I mean by that logic Nextcloud is just a rebranded skin of Owncloud and Libre Office is just a rebranded skin of Open Office. I’m sure someone can chime in with a more damning real world example but the important distinction with a fork is not “do they entirely replace most of the codebase” but instead it’s “how well do they maintain the project” and “how much value do they add through improvements and features”
Vivaldi is chrom_ium_. Been trying out the last month on macOS. Great browser, although it’s funny how for some settings you get taken to a different page that looks 100% like Chrome except with Vivaldi branding.
Vivaldi on iOS doesn’t feel as great though – less ‘native’. Certain gestures and animations just don’t quite fit.
Shoutout to Webkit-based Orion for both platforms. Slowly gravitating to that
i will peep Orion - thanks for the heads up.
Blasphemer!!
No, there are only two. Blink (Chromium’s engine) was forked from WebKit initially; they’re related.
Thanks
Sorry, I missed the mobile part of your statement
For mobile I would recommend duckduckgo private browser.
Which is chromium
Pretty sure it’s Webkit?
You’re wrong, but chromium uses a fork of webkit
welp, thats that. oh well. i can be wrong - all good.
it doesnt matter really because i cant develop a browser and i have to use what exists - i choose duckduckchrome.
It does matter, because Firefox exists, and you’re free to choose that one too. If you know about the underlying tech your decision is more informed.
im not going to pretend im smart enough to understand the backend difference between safari/chrome/firefox - firefox mobile hasnt been a great experience for me, but i dont use the browser on my phone all that much. at home, its vivalidi because it works well. im not knocking firefox, its been my go to browser for over a decade - but its been seemingly backed by google this whole time? i dont know.

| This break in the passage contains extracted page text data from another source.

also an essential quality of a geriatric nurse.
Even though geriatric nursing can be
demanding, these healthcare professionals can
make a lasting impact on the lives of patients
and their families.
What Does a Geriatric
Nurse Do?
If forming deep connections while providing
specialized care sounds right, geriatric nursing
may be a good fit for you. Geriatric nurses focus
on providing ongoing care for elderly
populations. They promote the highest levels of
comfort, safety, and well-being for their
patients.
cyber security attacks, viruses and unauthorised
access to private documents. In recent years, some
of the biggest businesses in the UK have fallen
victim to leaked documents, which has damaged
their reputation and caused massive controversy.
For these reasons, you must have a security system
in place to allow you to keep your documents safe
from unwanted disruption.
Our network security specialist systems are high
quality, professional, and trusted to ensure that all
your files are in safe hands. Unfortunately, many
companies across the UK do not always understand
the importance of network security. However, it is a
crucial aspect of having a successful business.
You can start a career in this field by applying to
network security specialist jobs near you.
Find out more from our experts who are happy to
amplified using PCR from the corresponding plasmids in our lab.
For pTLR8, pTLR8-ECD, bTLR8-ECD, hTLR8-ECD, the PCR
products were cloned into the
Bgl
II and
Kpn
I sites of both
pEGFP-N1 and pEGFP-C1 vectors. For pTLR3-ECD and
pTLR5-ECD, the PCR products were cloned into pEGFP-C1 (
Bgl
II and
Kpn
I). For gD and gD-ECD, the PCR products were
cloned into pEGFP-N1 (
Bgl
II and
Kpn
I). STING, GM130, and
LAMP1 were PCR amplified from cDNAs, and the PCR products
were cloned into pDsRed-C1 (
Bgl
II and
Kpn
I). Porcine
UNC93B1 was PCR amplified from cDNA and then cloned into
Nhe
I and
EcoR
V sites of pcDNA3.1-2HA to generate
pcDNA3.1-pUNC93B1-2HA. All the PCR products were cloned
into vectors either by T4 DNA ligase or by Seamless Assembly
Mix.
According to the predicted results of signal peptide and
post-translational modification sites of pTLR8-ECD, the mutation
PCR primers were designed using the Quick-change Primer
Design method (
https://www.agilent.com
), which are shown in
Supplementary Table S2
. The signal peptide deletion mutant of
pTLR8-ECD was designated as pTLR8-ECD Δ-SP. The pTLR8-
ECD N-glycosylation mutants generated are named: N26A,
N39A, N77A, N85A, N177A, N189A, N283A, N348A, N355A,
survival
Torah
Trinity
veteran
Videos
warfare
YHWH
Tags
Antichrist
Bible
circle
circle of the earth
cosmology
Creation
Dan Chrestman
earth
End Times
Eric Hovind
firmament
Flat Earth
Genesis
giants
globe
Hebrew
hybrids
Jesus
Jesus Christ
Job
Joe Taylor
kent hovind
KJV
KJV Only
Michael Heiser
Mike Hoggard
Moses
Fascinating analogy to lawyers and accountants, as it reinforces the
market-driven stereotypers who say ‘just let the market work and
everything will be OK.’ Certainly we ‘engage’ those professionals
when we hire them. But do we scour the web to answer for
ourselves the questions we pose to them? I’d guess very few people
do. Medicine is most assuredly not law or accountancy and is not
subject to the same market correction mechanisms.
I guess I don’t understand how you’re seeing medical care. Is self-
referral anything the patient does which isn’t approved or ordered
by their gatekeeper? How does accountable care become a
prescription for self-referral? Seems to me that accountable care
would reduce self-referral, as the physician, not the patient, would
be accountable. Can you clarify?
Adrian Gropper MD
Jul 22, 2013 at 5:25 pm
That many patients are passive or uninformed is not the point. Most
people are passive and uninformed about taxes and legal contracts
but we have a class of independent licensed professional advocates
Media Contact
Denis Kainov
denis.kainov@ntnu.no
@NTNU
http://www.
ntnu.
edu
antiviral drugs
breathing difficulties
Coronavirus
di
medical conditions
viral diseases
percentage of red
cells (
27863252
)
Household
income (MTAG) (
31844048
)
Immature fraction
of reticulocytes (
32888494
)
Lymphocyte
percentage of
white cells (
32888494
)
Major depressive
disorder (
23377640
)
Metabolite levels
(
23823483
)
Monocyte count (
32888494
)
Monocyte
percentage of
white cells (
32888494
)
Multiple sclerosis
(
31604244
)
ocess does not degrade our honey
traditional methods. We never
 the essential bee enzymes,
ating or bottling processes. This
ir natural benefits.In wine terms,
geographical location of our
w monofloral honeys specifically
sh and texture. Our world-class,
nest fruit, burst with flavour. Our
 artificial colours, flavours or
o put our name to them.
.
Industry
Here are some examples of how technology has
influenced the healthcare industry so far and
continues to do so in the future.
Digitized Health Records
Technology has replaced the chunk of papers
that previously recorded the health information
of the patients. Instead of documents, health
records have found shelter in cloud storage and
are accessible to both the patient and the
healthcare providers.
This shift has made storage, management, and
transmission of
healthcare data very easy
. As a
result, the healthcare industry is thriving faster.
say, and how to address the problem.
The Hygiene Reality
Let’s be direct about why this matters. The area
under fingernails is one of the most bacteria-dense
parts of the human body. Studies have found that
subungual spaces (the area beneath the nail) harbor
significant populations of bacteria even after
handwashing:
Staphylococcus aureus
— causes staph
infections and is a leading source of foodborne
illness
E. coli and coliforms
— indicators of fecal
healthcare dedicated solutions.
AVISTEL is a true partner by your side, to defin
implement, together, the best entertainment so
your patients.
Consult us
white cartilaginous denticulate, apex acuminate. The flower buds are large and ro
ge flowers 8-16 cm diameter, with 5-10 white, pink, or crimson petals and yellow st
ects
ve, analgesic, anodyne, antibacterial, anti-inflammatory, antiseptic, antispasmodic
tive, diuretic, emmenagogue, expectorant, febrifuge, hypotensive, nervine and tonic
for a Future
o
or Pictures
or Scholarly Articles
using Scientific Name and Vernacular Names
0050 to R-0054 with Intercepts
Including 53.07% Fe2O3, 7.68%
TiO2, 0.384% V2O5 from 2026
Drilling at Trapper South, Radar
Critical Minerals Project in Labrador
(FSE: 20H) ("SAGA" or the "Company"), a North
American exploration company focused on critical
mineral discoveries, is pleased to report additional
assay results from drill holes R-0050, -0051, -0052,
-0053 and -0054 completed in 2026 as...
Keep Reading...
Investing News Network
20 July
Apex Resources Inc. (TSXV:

If you’re on iPhone there is no difference in the tech under the hood, because apple only allows webkit. Anything besides Safari is essentially Safari with a skin. The difference in tech is rarely the issue though. It’s the monopolistic practices of Google and apple that should concern us
Google paying Mozilla for search placement is the same as Google paying Samsung and Apple for search priority on their phones.
It doesn’t mean that Google is backing Mozilla, Apple, and Samsung.
Mozilla has to take a much smaller cut compared to Apple because of their size, nothing else.
At this point, Safari lmao
If you want to remove all choice from your phone, spend several hundred dollars for the privilege, and get a heaping pile of shit pretending to be a browser.